Despite a year of negotiations, the situation had not improved by 1996. Amid renewed fears of violence, the RUC blocked the parade at Drumcree Church once more.

Loyalists across Northern Ireland rallied to the cause with a massive turn-out of Orange Order members on the hill. Elsewhere, there were more road blocks, vehicle hijackings and some petrol-bombings of Catholic households, The Loyalist Volunteer Force, the most militant of the loyalist paramilitaries, admitted killing a Catholic taxi driver. The RUC used plastic bullets against rioters and the British government sent in 1,000 more troops to prevent the police from being over-stretched. There were 90 civilian and 50 RUC injuries in four days of violence which included 758 attacks on police officers.

As the violence continued, loyalists brought a mechanical digger to the barricades and the RUC reversed its decision to ban the march, fearing worse violence to come if the march did not go ahead.
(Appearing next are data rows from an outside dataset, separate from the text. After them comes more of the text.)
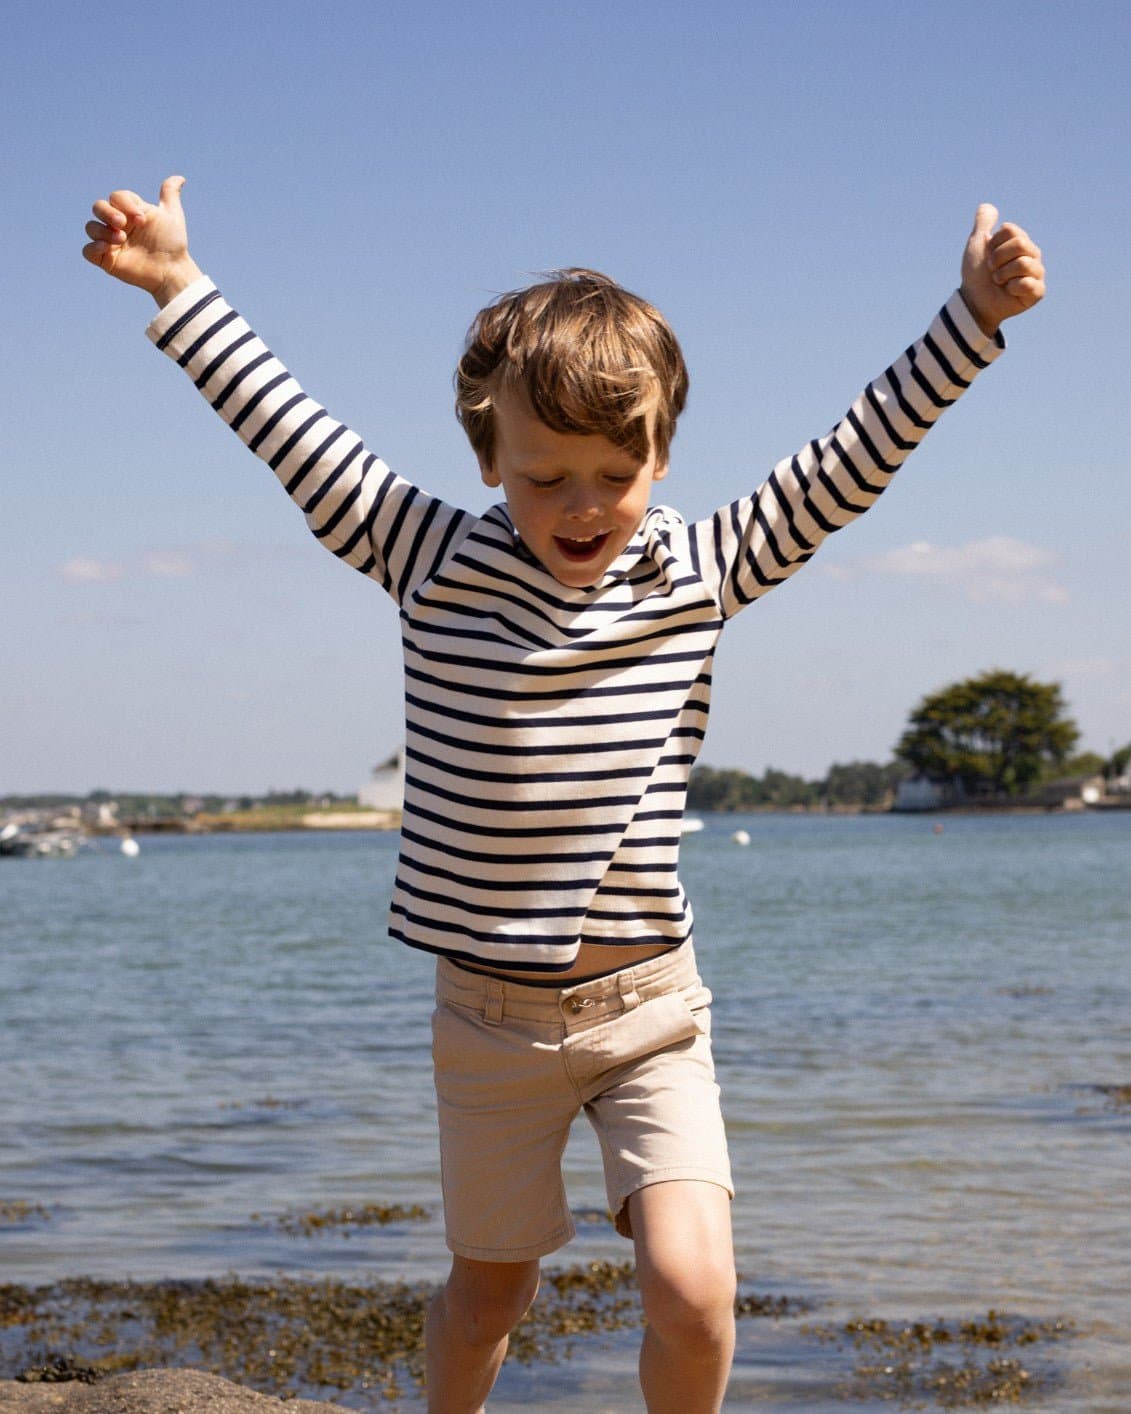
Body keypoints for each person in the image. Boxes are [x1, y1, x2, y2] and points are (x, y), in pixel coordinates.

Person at [82, 179, 1045, 1413]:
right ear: (487, 456)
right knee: (490, 1293)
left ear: (661, 449)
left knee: (696, 1292)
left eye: (614, 468)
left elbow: (851, 460)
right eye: (545, 478)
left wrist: (969, 317)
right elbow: (290, 429)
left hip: (651, 1010)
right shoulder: (427, 556)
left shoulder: (699, 567)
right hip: (489, 1024)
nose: (584, 504)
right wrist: (176, 285)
Police wearing riot gear cleared protesting residents off the road to allow the marchers through. But as soon as the march passed, youths began throwing petrol bombs and stones at the RUC, who responded with plastic bullets. Rioting broke out in other nationalist areas of the province as a reaction to the parade. In Derry alone, protesters threw approximately 1,000 petrol bombs and faced the same number of plastic bullets in return.

In 1997 the new Labour Northern Ireland Secretary Mo Mowlam allowed the march - though only at the cost of effectively barricading the residents into their homes. An official document leaked to a Belfast journalist revealed that the government believed allowing the march was "the least worst option".
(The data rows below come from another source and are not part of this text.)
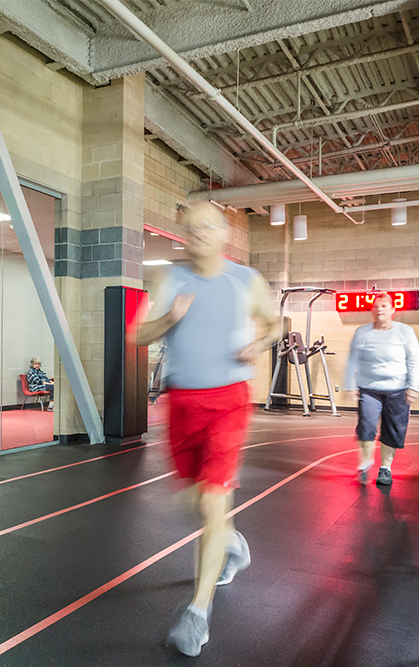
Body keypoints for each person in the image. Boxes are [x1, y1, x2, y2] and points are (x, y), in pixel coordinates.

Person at [136, 201, 278, 657]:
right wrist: (169, 319)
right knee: (197, 502)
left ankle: (198, 614)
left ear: (224, 232)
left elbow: (275, 324)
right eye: (189, 228)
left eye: (207, 226)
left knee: (215, 498)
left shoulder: (245, 280)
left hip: (229, 402)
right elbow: (137, 335)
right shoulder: (169, 279)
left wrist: (258, 341)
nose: (197, 233)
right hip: (182, 403)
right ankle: (233, 544)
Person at [344, 292, 419, 486]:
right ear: (372, 310)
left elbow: (414, 361)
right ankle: (365, 463)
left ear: (392, 310)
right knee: (366, 426)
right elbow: (352, 360)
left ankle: (385, 469)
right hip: (369, 388)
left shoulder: (405, 331)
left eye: (384, 306)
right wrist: (349, 385)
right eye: (376, 306)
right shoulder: (362, 332)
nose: (379, 309)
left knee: (392, 430)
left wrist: (413, 386)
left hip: (398, 389)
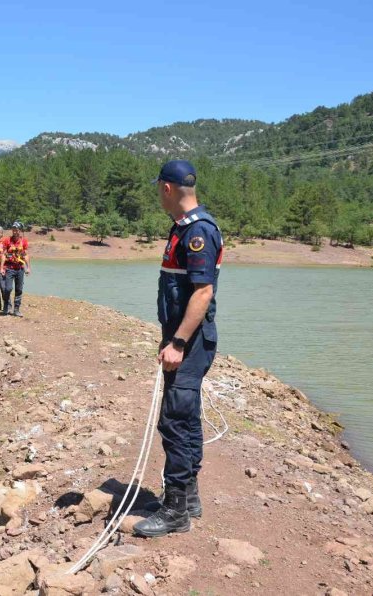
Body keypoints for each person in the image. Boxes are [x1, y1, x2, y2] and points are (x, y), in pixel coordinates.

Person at [133, 160, 224, 538]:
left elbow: (203, 292)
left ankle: (175, 512)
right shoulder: (183, 229)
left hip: (190, 344)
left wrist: (178, 342)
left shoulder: (198, 231)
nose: (158, 195)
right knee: (185, 418)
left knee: (174, 420)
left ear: (167, 188)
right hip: (182, 340)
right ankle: (188, 498)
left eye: (159, 189)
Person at [0, 221, 31, 317]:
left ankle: (16, 309)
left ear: (20, 231)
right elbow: (3, 255)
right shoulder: (7, 240)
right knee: (7, 289)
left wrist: (28, 267)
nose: (15, 231)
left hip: (20, 269)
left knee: (19, 289)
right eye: (13, 229)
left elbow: (25, 255)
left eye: (16, 230)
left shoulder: (24, 241)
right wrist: (1, 267)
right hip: (9, 268)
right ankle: (6, 306)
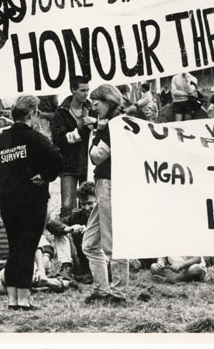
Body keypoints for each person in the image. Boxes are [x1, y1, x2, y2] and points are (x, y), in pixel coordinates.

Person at [0, 95, 64, 311]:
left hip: (8, 200)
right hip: (32, 200)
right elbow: (58, 160)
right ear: (32, 114)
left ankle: (13, 299)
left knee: (14, 248)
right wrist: (44, 176)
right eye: (37, 113)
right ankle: (23, 299)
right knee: (27, 247)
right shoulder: (36, 138)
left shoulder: (1, 140)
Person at [83, 84, 129, 305]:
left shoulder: (114, 126)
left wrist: (98, 131)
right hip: (103, 182)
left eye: (97, 102)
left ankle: (118, 293)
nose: (93, 106)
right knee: (90, 243)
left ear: (109, 102)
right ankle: (102, 289)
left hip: (110, 183)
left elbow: (96, 156)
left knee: (112, 242)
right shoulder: (112, 124)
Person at [51, 77, 97, 221]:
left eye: (88, 90)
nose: (86, 93)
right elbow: (58, 139)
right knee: (67, 206)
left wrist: (95, 124)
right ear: (73, 90)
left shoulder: (92, 108)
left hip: (88, 163)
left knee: (89, 204)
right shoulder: (61, 112)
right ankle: (67, 239)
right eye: (82, 90)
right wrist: (81, 129)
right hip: (68, 165)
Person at [46, 181, 97, 283]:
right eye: (83, 204)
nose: (86, 208)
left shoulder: (104, 216)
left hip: (99, 262)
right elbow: (51, 224)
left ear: (97, 200)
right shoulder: (76, 216)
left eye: (90, 203)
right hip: (79, 261)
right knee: (61, 232)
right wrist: (69, 229)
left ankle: (92, 275)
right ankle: (66, 269)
The new government sought to break the impasse over parades by establishing an independent commission to rule on the validity of each march. But its decision to ban the 1998 parade led to the worst violence yet at Drumcree.

As the Orange Order continued another stand-off, three children - Richard, Mark and Jason Quinn, aged 11, 9 and 7, died when their home in Ballymoney in County Antrim was petrol bombed. The RUC said that the children, whose mother was Catholic, were the victims of a sectarian attack.

The shocking nature of the deaths led to the first discernable fault lines in the Orange Order as many moderate members believed that the stand off had gone too far.

Since that summer, however, the organisation has maintained its protest at Drumcree, saying that it will continue until it is allowed down the road.

The 1999 march passed, to everyone's suprise, peacefully, when the Orange Order agreed to stand by the ruling, believing that it had brokered some form of deal with Prime Minister Tony Blair.

After a year of no deal becoming apparent, the protests began again in 2000 with the Order calling on loyalists to man road blocks and bring Northern Ireland to a standstill. But cracks appeared yet again in the united stand.

The most controversial moment came with the appearance of the loyalist paramilitary Johnny Adair, previously convicted of directing terrorism, in the Orange Order lines. Many sympathisers to the Orange Order or moderate members decided to stay away.